Loan servicing was traditionally a core function held within financial institutions but now has the potential of being an industry that includes third-party servicing companies, loan-originating banks, and financial institutions.
Recently, loan servicing costs have increased due to compliance with the regulations enacted to curb predatory pricing and enhance transparency in lending. The need to service millions of customers with multiple data points requires validation and matching with the documentation of each loan, posing a challenge for the industry. The lack of efficiency due to manual data entry & validation practices and the need for workflow management solutions are other loan servicing challenges that can be addressed through a cloud-native approach.
A cloud-hosted data repository helps in safe data storage and retrieval. The cloud enables servicers to ingest massive volumes of data and make it quickly available in a usable form to customer service agents. Artificial Intelligence(AI) and Machine Learning(ML) solutions offered by cloud service providers (CSP) help in understanding customer payment behavior and identifying outliers to enable businesses to make proactive interventions.
The hook here is a pre-emptive approach to solution building, as opposed to the traditional reactive approach that fintech players follow.
Adding the API layer over the potential that cloud harbors allows loan-servicing players to improve processes leading to higher efficiency and lower servicing costs.
Form a solid base of enhanced collaboration, from enabling a secure connection between loan origination and servicing systems to eliminating data entry duplication efforts to generating automated reports to reduce human errors and higher accuracy.
What keeps financial services companies away from cloud solutions?
Cloud adoption in the financial services sector is still at a nascent stage. Within the Indian financial services industry, eight corporate banks will transition their trade finance and treasury workloads to Cloud within the next two years. Indian banks have urged the Reserve Bank of India (RBI) to frame rules & guidelines to enable them to store and analyze data on the Cloud, which is critical for digital transformation.
Regulatory risks, security, and data protection concerns keep financial services companies away from cloud solutions. Besides, the heterogeneous technology environments constrict the financial firm's cloud journey.
The next chapter of Banking
The low tolerance for failure and reputational loss due to the potential exposure of sensitive customer data has constricted banks & financial institutions from large-scale cloud adoption.
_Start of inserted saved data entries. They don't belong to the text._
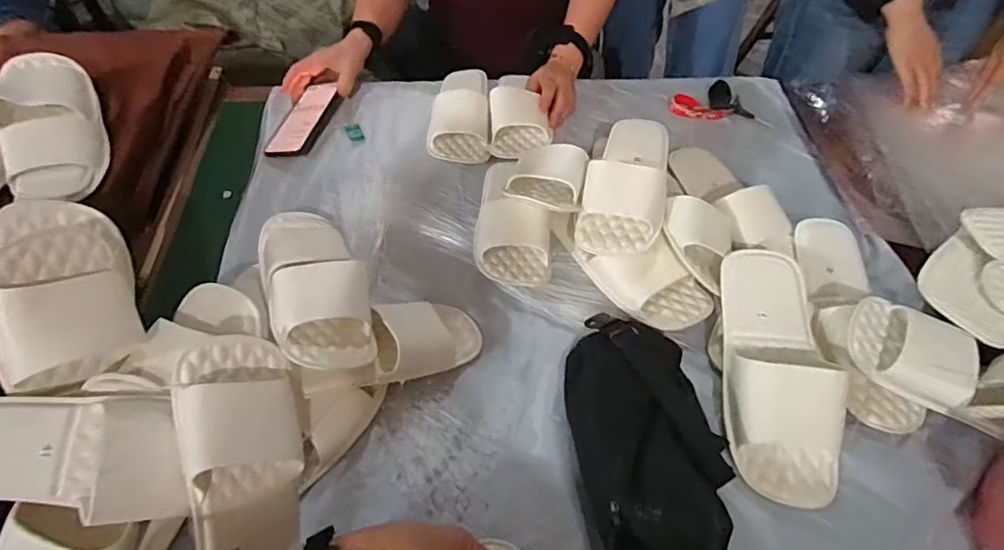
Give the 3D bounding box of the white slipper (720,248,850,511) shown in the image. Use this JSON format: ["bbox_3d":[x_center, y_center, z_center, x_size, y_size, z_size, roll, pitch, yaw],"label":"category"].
[{"bbox_3d":[0.294,0.084,0.566,0.105,0.063,0.261,2,66,1],"label":"white slipper"}]

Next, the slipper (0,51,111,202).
[{"bbox_3d":[-0.552,-0.184,0.648,0.100,0.067,0.221,-22,57,-15],"label":"slipper"}]

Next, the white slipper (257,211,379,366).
[{"bbox_3d":[-0.212,0.004,0.605,0.108,0.089,0.254,-19,57,-13],"label":"white slipper"}]

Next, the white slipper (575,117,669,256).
[{"bbox_3d":[0.163,-0.124,0.693,0.101,0.058,0.232,11,55,8],"label":"white slipper"}]

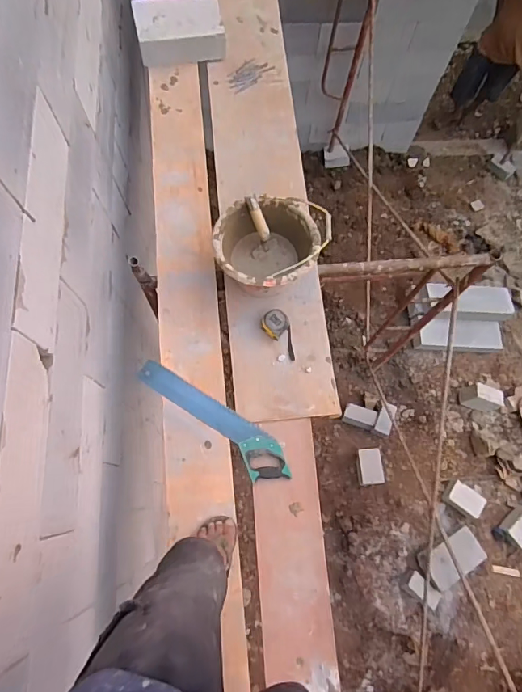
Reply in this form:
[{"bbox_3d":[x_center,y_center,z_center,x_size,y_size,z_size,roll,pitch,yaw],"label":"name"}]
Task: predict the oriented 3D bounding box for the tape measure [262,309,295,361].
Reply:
[{"bbox_3d":[0.051,-0.031,1.338,0.084,0.037,0.151,-12,73,-5],"label":"tape measure"}]

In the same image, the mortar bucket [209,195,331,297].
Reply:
[{"bbox_3d":[0.023,-0.262,1.272,0.290,0.164,0.273,0,72,-1],"label":"mortar bucket"}]

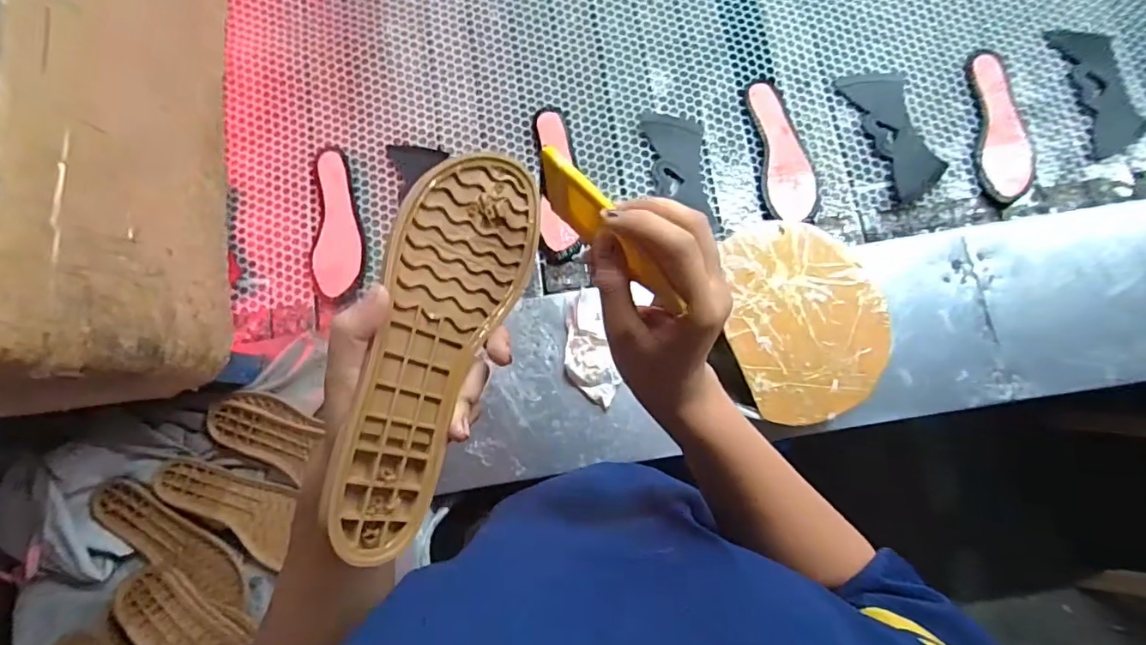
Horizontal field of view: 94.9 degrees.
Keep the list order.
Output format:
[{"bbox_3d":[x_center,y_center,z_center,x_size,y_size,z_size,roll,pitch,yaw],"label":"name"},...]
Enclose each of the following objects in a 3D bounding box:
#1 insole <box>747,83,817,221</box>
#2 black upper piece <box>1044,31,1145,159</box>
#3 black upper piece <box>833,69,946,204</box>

Cloud-native technology is vital for the scalability and agility required in today’s digital transformation initiatives, regardless of industry.
When it comes to financial institutions, the pandemic and the need to compete with nimble fintech are leading to the evolution of the risk-averse attitude of executives for cloud adoption in core banking. As the application-driven transformation grows by leaps and bounds over the next few years, engineers will continue to work with cloud-first infrastructure, to scale computing workloads to deliver quality cloud-native applications while addressing the security and reputational gaps.
Naturally, and by extension of this sentiment, Cloud Banking becomes necessary, making it the next chapter of the Banking as a Service industry.